I remember as a kid, there was a distant Uncle P whom most people didn’t like. Every time that he visited the family, the elders went on high alert. He never seemed pleased with anything. He constantly criticized those around him. He was perpetually intense and not fun to be around. As a lawyer, he twisted everyone’s words.

At every opportunity, he lashed out at people. If the kids were out playing cricket, and the ball hurt him, he would get livid. If there was delay in serving dinner, he’d get upset. If a group of teenagers were cackling, he’d make condescending remarks.

What Ayurveda says about getting angry

According to Ayurveda, the mind plays a critical role in our overall health. In fact, mental ama (toxins) and unresolved emotions can lead to disease in very concrete ways. It’s sad, but are you surprised that Uncle P eventually died of a heart attack?

Anger and irritability are among the most classic expressions of excess pitta dosha, which is made up of the elements fire and water. This Uncle P’s erratic moods, constant prickliness, and frequent outbursts were because of excess Pitta in the mano vaha srotas (the channel of the mind).

What Pitta looks like in the mind when you’re irritated

When Pitta is in balance, the individual is bright, curious, hungry for knowledge, content, courageous, enthusiastic, leader, and much more. When excess Pitta gets accumulated in the mano vaha srotas, it tends to cause heat accumulation. This can lead to irritability, criticism, judgmental behavior, fiery attitude, envy—you get the picture.

Diet & Lifestyle and their impact on doshic imbalance

I noticed that Uncle P ate extremely spicy and oily food. With his evening chai, he wanted a fried snack even though he often complained of heartburn. He ate his meals at erratic hours and without any compassion for the food for the person who had prepared the meal. There was a sour pickle or chutney in his plate, no matter the season.

Uncle P was both competitive and sarcastic by nature. As a lawyer, being argumentative was his second nature. Can you imagine how a man like him responded to his wife getting more promotions and doing better than him? He didn’t hurt his wife, but his words were curt enough that even as a kid, I picked up on their unpleasantness.

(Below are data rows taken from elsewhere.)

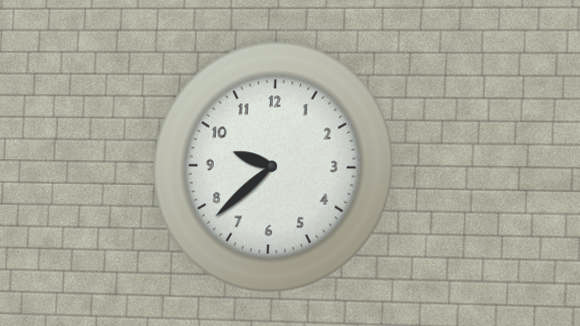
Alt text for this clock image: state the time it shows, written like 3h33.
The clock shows 9h38
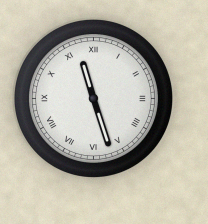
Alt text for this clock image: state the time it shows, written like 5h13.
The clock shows 11h27
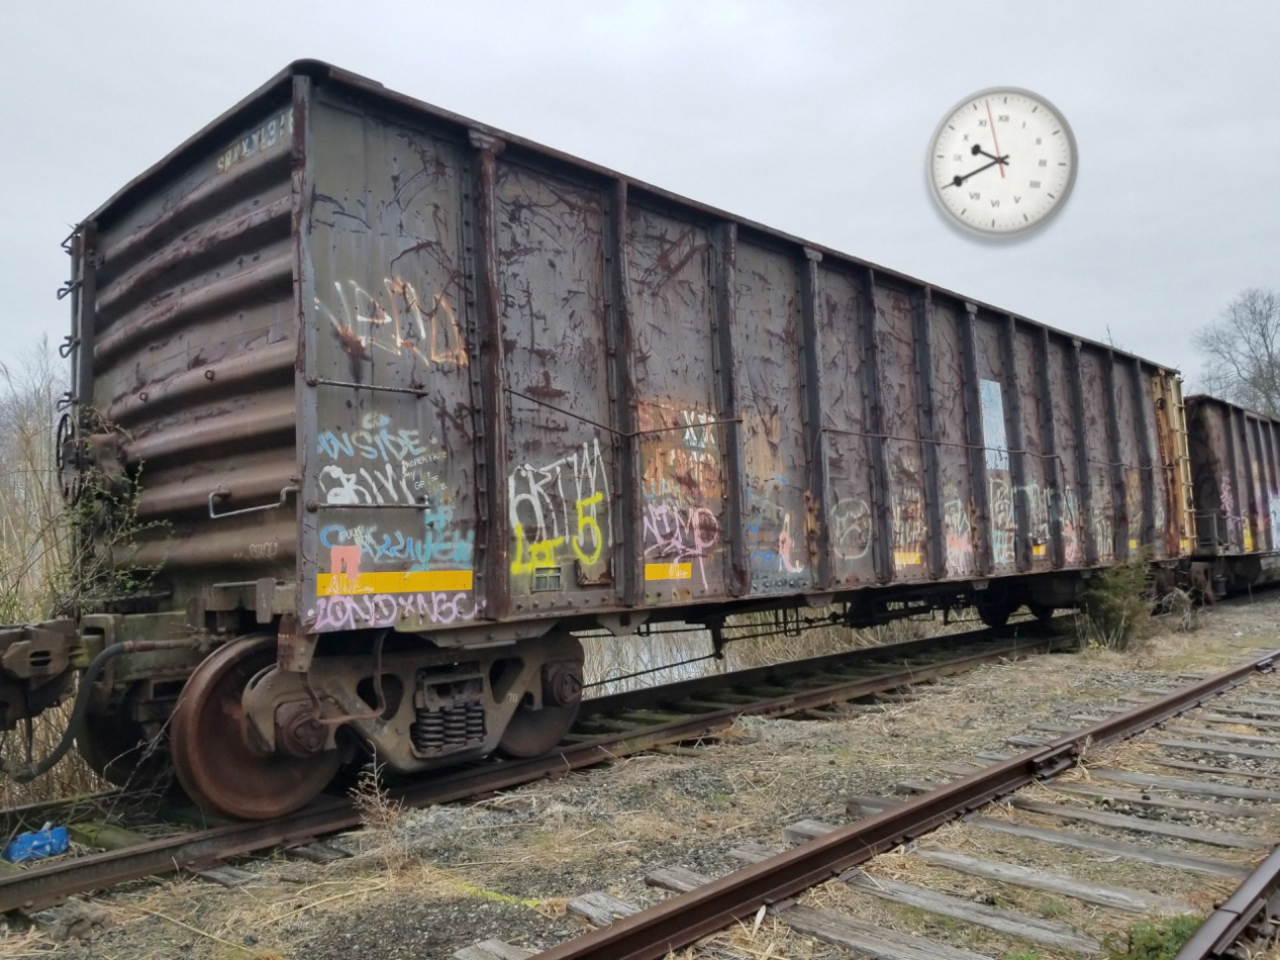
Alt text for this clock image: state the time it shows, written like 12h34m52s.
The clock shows 9h39m57s
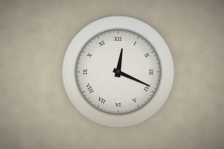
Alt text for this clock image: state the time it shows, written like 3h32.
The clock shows 12h19
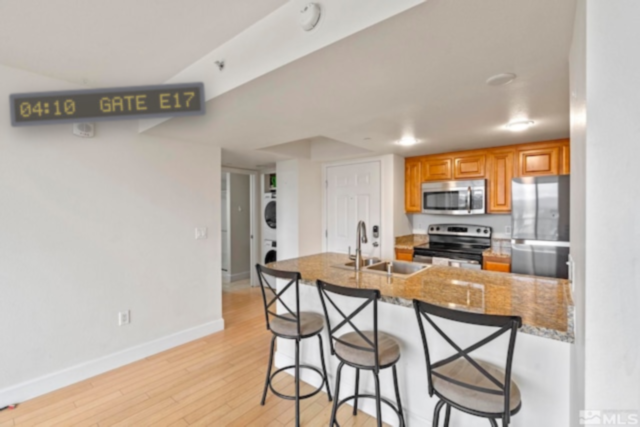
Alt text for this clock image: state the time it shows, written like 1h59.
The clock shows 4h10
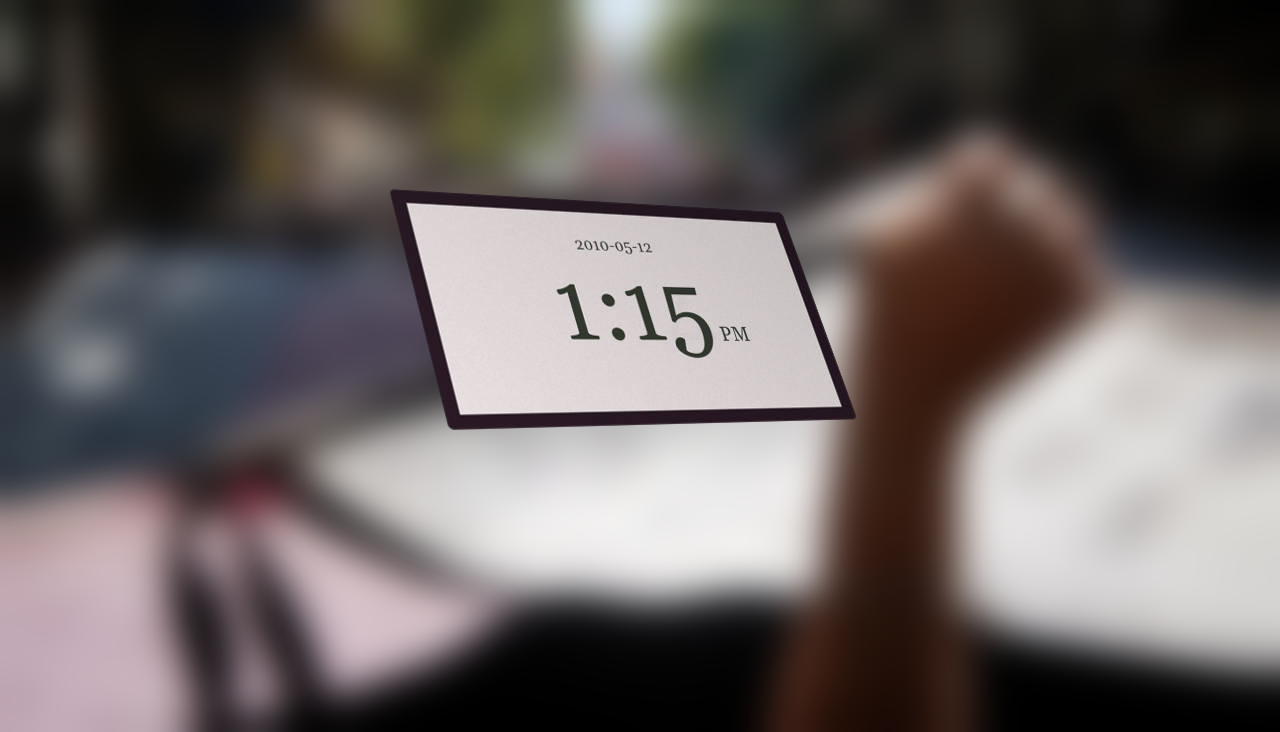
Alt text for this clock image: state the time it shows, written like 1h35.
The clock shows 1h15
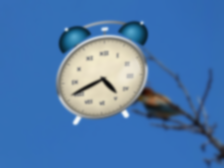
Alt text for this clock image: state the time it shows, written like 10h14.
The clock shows 4h41
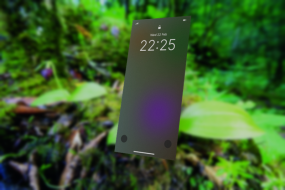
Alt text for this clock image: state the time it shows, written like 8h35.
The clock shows 22h25
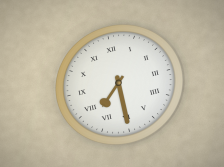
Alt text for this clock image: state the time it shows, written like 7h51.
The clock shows 7h30
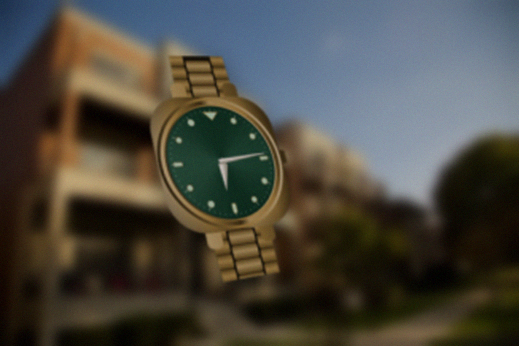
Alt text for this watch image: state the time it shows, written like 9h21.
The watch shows 6h14
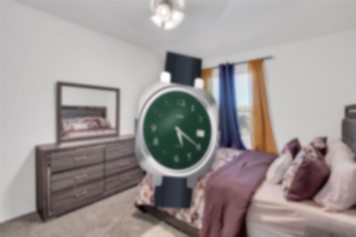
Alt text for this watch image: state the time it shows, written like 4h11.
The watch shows 5h20
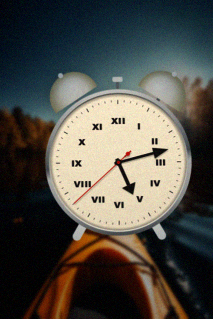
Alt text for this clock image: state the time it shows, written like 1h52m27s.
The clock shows 5h12m38s
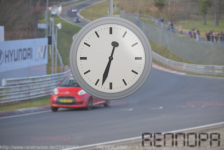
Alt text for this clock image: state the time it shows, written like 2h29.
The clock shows 12h33
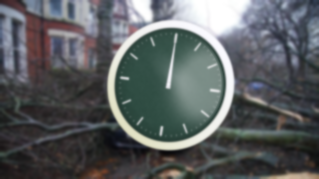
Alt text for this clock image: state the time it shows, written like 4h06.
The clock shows 12h00
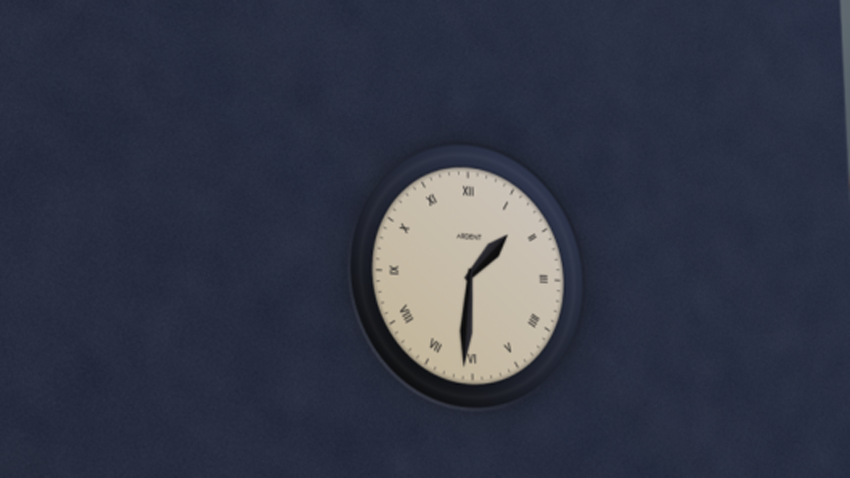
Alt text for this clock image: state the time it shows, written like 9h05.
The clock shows 1h31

Clearly his Pitta dosha was imbalanced!

Like increases like

Ayurvedic philosophy tells us that like increases like. Pitta dosha is naturally light, hot, penetrating, oily, liquid, spreading, subtle, and clear. Through his diet, lifestyle, experiences, and attitude, Uncle P exposed himself to Pitta qualities that caused an imbalance in his mind, body, and spirit. Given that his career choice wasn’t exactly softening or in a healing environment, both his personal and professional relationships were tumultuous.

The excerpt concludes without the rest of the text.